Diskutiert wird heute: Ist derjenige, der sich beim Schwören auf Gott beruft, ihm besonders verbunden? Instrumentalisieren wir Gott, wenn wir einer Eidesformel einen Gottesbezug zufügen?
Von Ulrich Seelemann
1998 geschah etwas Unerhörtes, über das sich die Presse aufregte und ganz Deutschland diskutierte: Bei der Vereidigung des neuen Bundeskabinetts leistete die Mehrzahl der Bundesministerinnen und Bundesminister den Amtseid ohne „religiöse Beteuerungsformel“. Nur eine kleine Minderheit – aus beiden Parteien – fügte dem Amtseid die Formel an: „So wahr mir Gott helfe“. Das hatte es in der fünfzigjährigen Geschichte der Bundesrepublik noch nicht gegeben. Sind wir jetzt ein gottloses Land geworden, haben wir jetzt eine gottlose Regierung? Diese Fragen wurden öffentlich gestellt und diskutiert. Auch in kirchlichen Kreisen gab es darüber viele Diskussionen, manchmal hitzig und hoch emotional, mit sehr unterschiedlichen Ansätzen. „Mein Glaube ist meine Privatsache“, äußerte sich sinngemäß der frisch vereidigte Bundeskanzler.

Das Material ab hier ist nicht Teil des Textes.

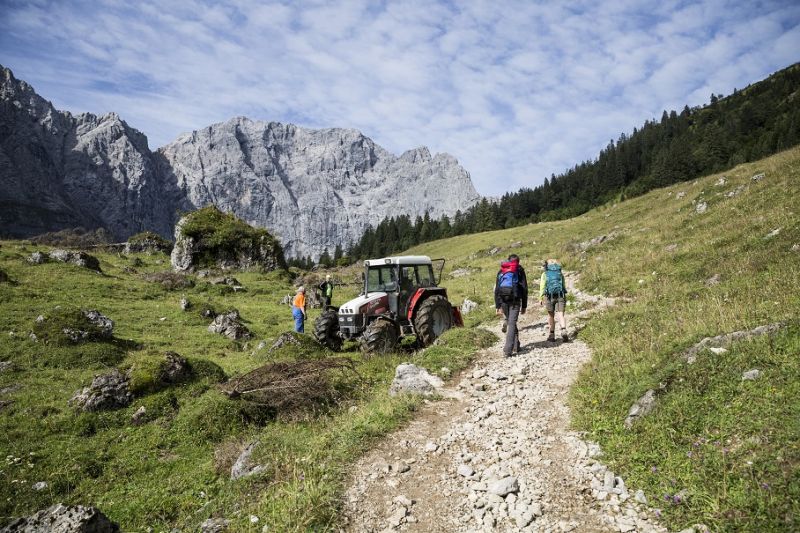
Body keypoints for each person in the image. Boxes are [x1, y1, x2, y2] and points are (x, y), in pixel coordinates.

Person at [494, 254, 528, 356]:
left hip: (503, 300)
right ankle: (507, 350)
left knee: (510, 322)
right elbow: (524, 289)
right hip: (515, 300)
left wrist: (497, 305)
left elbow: (497, 290)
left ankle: (516, 346)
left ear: (508, 261)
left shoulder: (501, 271)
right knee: (512, 323)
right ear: (518, 261)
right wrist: (524, 305)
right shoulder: (519, 270)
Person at [539, 259, 568, 342]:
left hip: (549, 296)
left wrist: (540, 298)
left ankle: (551, 335)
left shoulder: (545, 274)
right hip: (560, 295)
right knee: (560, 314)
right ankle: (563, 329)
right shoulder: (559, 273)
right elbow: (563, 285)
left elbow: (542, 287)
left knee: (551, 316)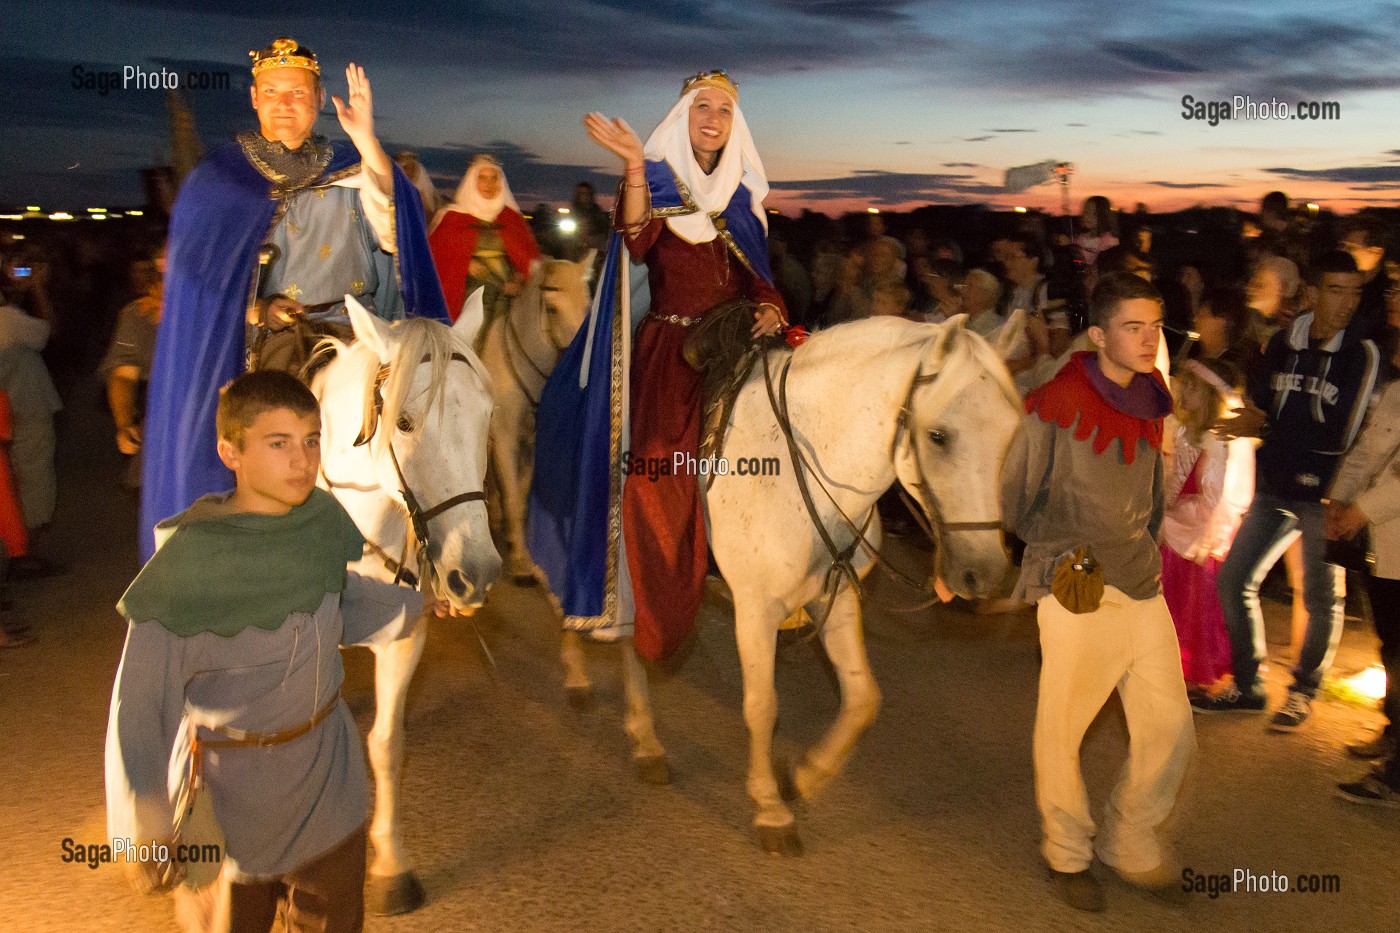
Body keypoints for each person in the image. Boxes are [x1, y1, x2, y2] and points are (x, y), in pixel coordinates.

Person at [105, 371, 455, 933]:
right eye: (278, 443)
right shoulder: (190, 567)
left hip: (327, 783)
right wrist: (142, 816)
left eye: (311, 440)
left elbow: (339, 601)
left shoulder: (318, 524)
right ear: (231, 452)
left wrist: (418, 604)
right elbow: (140, 700)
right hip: (232, 795)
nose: (302, 460)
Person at [140, 36, 448, 562]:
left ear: (319, 98)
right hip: (273, 337)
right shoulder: (220, 182)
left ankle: (435, 550)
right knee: (274, 427)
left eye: (298, 93)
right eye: (272, 92)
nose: (285, 104)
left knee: (429, 415)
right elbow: (198, 284)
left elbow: (398, 225)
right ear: (254, 98)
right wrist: (257, 310)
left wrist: (367, 139)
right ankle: (267, 549)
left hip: (360, 328)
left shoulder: (353, 165)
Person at [528, 70, 788, 662]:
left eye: (724, 109)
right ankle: (656, 594)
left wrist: (772, 307)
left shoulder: (742, 196)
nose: (713, 118)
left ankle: (780, 563)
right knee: (658, 472)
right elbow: (637, 239)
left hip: (737, 340)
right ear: (683, 116)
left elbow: (759, 276)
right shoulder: (659, 181)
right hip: (673, 353)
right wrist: (634, 165)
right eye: (703, 106)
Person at [1001, 272, 1193, 912]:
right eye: (1133, 327)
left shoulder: (1154, 396)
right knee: (1065, 723)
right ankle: (1067, 851)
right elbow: (1016, 493)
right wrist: (1056, 552)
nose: (1148, 339)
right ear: (1099, 335)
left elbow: (1154, 492)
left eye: (1154, 326)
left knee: (1170, 724)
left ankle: (1128, 840)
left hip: (1140, 578)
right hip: (1075, 574)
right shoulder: (1055, 401)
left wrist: (1145, 547)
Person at [1196, 252, 1379, 728]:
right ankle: (1247, 684)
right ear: (1312, 293)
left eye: (1355, 292)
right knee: (1234, 579)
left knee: (1320, 594)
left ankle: (1303, 691)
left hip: (1327, 491)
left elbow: (1343, 433)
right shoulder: (1283, 342)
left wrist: (1268, 425)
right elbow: (1260, 404)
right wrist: (1251, 420)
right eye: (1335, 290)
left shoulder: (1362, 352)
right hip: (1275, 484)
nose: (1346, 302)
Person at [1332, 275, 1400, 803]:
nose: (1392, 300)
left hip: (1388, 527)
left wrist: (1360, 508)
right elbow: (1368, 449)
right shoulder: (1396, 388)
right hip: (1386, 541)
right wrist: (1339, 499)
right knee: (1392, 645)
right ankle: (1395, 732)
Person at [1161, 359, 1254, 693]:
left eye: (1191, 388)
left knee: (1199, 603)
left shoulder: (1226, 439)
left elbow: (1225, 496)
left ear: (1209, 394)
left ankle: (1198, 666)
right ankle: (1170, 661)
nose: (1182, 394)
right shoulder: (1185, 433)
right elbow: (1174, 481)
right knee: (1174, 598)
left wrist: (1199, 525)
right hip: (1180, 524)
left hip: (1207, 530)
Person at [428, 154, 542, 334]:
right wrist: (465, 264)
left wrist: (518, 279)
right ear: (472, 182)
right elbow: (435, 257)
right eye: (482, 178)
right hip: (469, 290)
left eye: (494, 178)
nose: (489, 184)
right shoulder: (452, 218)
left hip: (509, 290)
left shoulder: (511, 218)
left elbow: (528, 259)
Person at [101, 244, 165, 489]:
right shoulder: (137, 314)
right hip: (160, 429)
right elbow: (123, 375)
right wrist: (125, 423)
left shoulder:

Was war da geschehen, bekannten sich die meisten Mitglieder der Bundesregierung damit zum Atheismus, leugneten den christlichen Glauben? Oder handelten sie vielleicht sogar nach den christlichen Geboten? Um diese Fragen zu beantworten, muss geklärt werden, was denn ein Eid, das Schwören, ist und welche Bedeutung dabei die „religiöse Beteuerungsformel“ eigentlich hat – für die Welt nach außen und nach unserem Glauben.Der Eid ist eine besondere Bekräftigung einer Aussage, einer Behauptung oder eines Versprechens. Der Schwörende will so seinem Wort ein besonderes Gewicht beilegen. Er erklärt damit öffentlich, dass er ausdrücklich eine Sanktion in Kauf nimmt für den Fall, dass die Aussage unwahr ist, er sein Versprechen bricht. Dabei wird dann schon von alters her in vielen Kulturen oft auf etwas Bezug genommen, das außerhalb der schwörenden Person liegt und eine hohe Autorität dem anderen gegenüber besitzt, dem die Erklärung abgegeben wird. So liest man in der Literatur vom Schwören unter Berufung auf verstorbene, hochgeachtete Ahnen, bei Paaren „bei unserer Liebe“ und so weiter. Und der Öffentlichkeit gegenüber eben auch unter Berufung auf die höchste allgemeine Autorität, auf Gott.